Sumaya Al Nahed also seeks to push the adaptability and flexibility of framing analysis in her comparison of English and Arabic TV news across Al Jazeera and the BBC. Her article highlights some of the issues that can arise when comparing media texts in different languages, considering in particular the impact of emotive language on the construction of frames. Through reflection on the influences that affected Al Jazeera’s and the BBC’s coverage of the 2011 Libyan uprising and subsequent NATO intervention, Al Nahed also addresses some of the questions about the capacity of framing analysis to illuminate the impact of political power on news frames.
A complementary consideration of organizational and cultural factors informs Ola Ogunyemi’s analysis of the African diasporic press in the UK. While the region is consistently represented by the Western media as volatile, violent and starving, he discusses the role that African journalists in the diaspora might play in forwarding different and more balanced frames. Ogunyemi also stresses the impact of organizational newsroom factors, such as deadlines and budgets, on how far African journalists are able to construct alternative narratives that seek to redefine Africa’s image in the West.
Stereotypical or pre-scripted narratives of conflict are also examined in Philip Hammond’s article, which discusses how constructions of ‘ethnic war’ and ‘genocide’ have featured prominently as competing news frames in coverage of the 1992–1995 Bosnian War and subsequent conflicts. Arguing for the importance of combining both quantitative and qualitative analysis, Hammond also stresses the necessity of being sensitive to contextual meanings and to the frame-sponsorship of influential news sources, when trying to make sense of competing and contradictory explanations of events.
A somewhat similar concern for the causes and consequences of framing choices also animates the article by Joan Blauwkamp, Charles Rowling and William Pettit. Investigating how the framing of opinion survey questions primes respondents to answer in a manner that may embolden government officials to ‘craft policies in accordance with misleading indications of public sentiment’, Blauwkamp, Rowling and Pettit show how effective framing can be in developing people’s perceptions of an issue – in this case, the attitude of Americans to the CIA’s use of torture in its detention and interrogation programme. Elicited public ‘support’ is also mirrored in press coverage of these surveys, ultimately producing an illusory consensus that people support the use of torture.

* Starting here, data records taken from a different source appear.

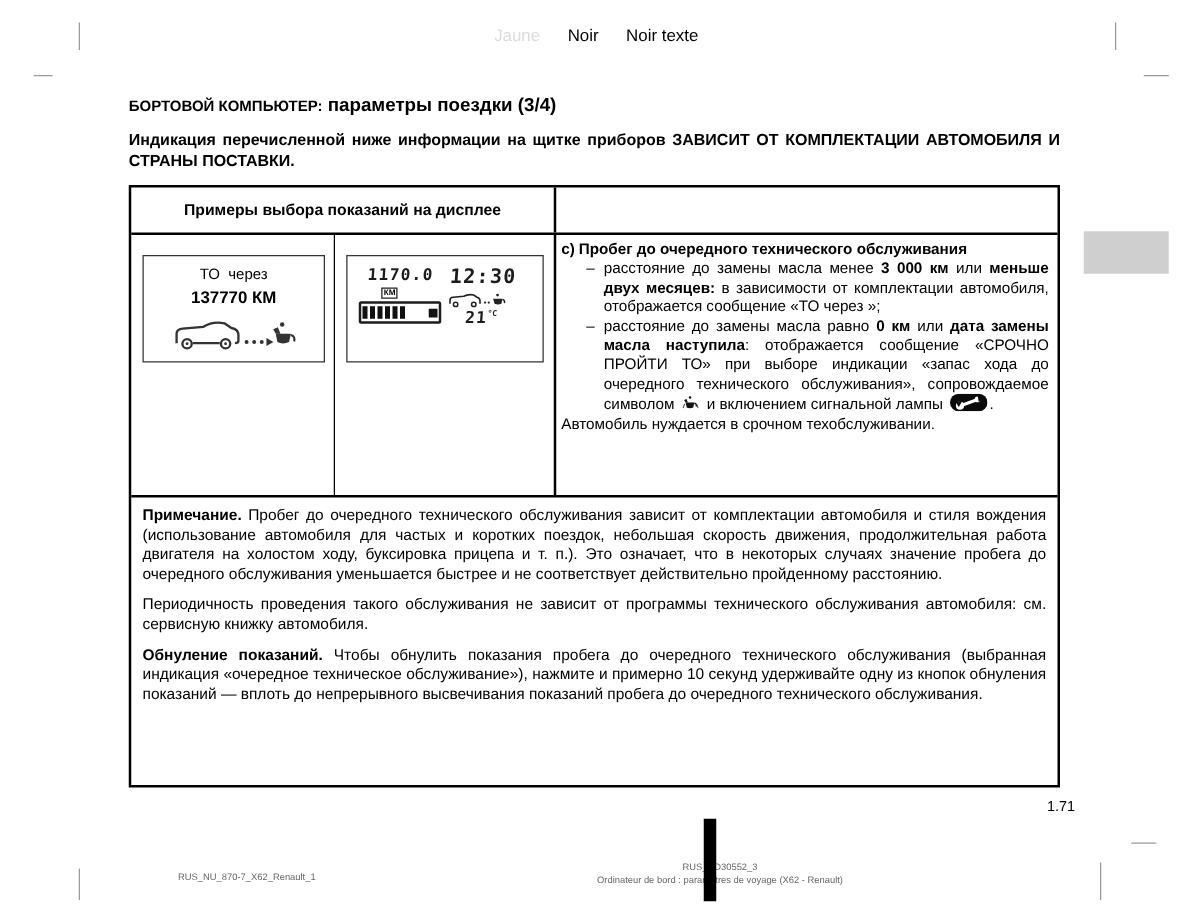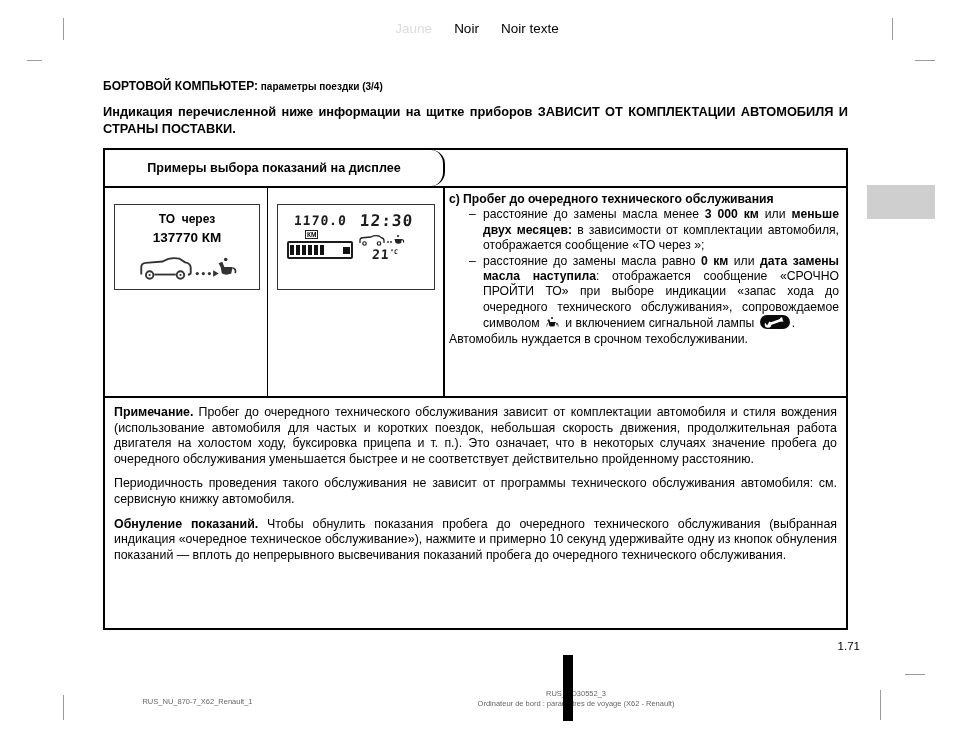--- a/index.html
+++ b/index.html
@@ -10,36 +10,36 @@
   }
   
   .proof { position:absolute; top:21px; left:0; right:0; display:flex; justify-content:center; gap:22px; font-size:13.5px;align-items:center; }
   .proof .jaune { color:#dcdcdc; }
   
   .mark { position:absolute; background:#9a9a9a; }
   .bar-black { position:absolute; background:#000; z-index:6; }
   
   .title { position:absolute; left:103px; top:76px; font-weight:bold; }
   .title .main { font-size:12px; }
-  .title .sub  { font-size:10px; }
+  .title .sub  { font-size:15px; }
   .intro { position:absolute; left:103px; top:104px; width:745px; font-size:12.8px; font-weight:bold; line-height:16.5px; text-align:justify; }
   
   .spec-table { position:absolute; left:103px; top:148px; width:745px; height:482px; border:2px solid #000; }
   .thead { display:flex; height:38px; border-bottom:2px solid #000; }
-  .th { display:flex; align-items:center; justify-content:center; font-weight:bold; font-size:12.6px;border-radius:14px; }
+  .th { display:flex; align-items:center; justify-content:center; font-weight:bold; font-size:12.6px; }
   .th-left  { width:340px; border-right:2px solid #000; }
   .th-right { flex:1; }
   .trow { display:flex; height:210px; border-bottom:2px solid #000; }
   .cell-disp1 { width:163px; border-right:1.5px solid #000; position:relative; }
   .cell-disp2 { width:177px; border-right:2px solid #000; position:relative; }
   .cell-expl  { flex:1; padding:4px 7px 0 4px; font-size:12.2px; line-height:15.4px; }
   
   .dbox { position:absolute; border:1.5px solid #333; background:#fff; }
   .dbox1 { left:9px; top:16px; width:146px; height:86px; display:flex; flex-direction:column; align-items:center; }
-  .dbox1 .l1 { margin-top:7px; font-size:12px; white-space:pre;font-weight:bold; }
+  .dbox1 .l1 { margin-top:7px; font-size:12px; white-space:pre; }
   .dbox1 .l2 { margin-top:4px; font-size:13.5px; font-weight:bold; }
   .dbox1 svg { margin-top:9px; }
   
   .dbox2 { left:9px; top:16px; width:158px; height:86px; }
   .lcd { font-family:"DejaVu Sans Mono", monospace; font-weight:bold; color:#1c1c1c; transform:skewX(-4deg); position:absolute; letter-spacing:1px; }
   .odo   { left:16px; top:8px;  font-size:13px; }
   .kmlbl { position:absolute; left:27px; top:25px; font-size:6.5px; font-weight:bold; border:1px solid #222; padding:0 1px; line-height:7px; }
   .gauge { position:absolute; left:9px; top:36px; width:66px; height:18px; border:2px solid #1c1c1c; border-radius:2px; display:flex; align-items:center; padding:1px; }
   .gauge .bars { display:flex; gap:2px; }
   .gauge .bars i { display:block; width:4px; height:10px; background:#111; }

We are delighted that Curd Knüpfer and Robert Entman have agreed to act as respondents for this special issue. Their concluding piece not only provides an overview of the articles collected here and a reflection on the issues they raise, but it also offers a powerful original thesis on how to approach the analysis of competing frames in a situation where, as they put it, ‘increasingly global flows of digital data via networked media plus the decline of established journalism have upended some political communication processes and disrupted the public sphere’. Clashes over ‘problem definition, causal interpretation, moral evaluation, and/or treatment recommendation’, as identified in Entman’s (1993: 52) classic article, have hardly abated in the framing of war and conflict. Indeed, they can be expected to become more important than ever as the ‘age of digital and transnational mediated communication’ continues to unfold; and the ‘conceptual pathways’ that Knüpfer and Entman propose for understanding these new dynamics are likely to be of lasting significance.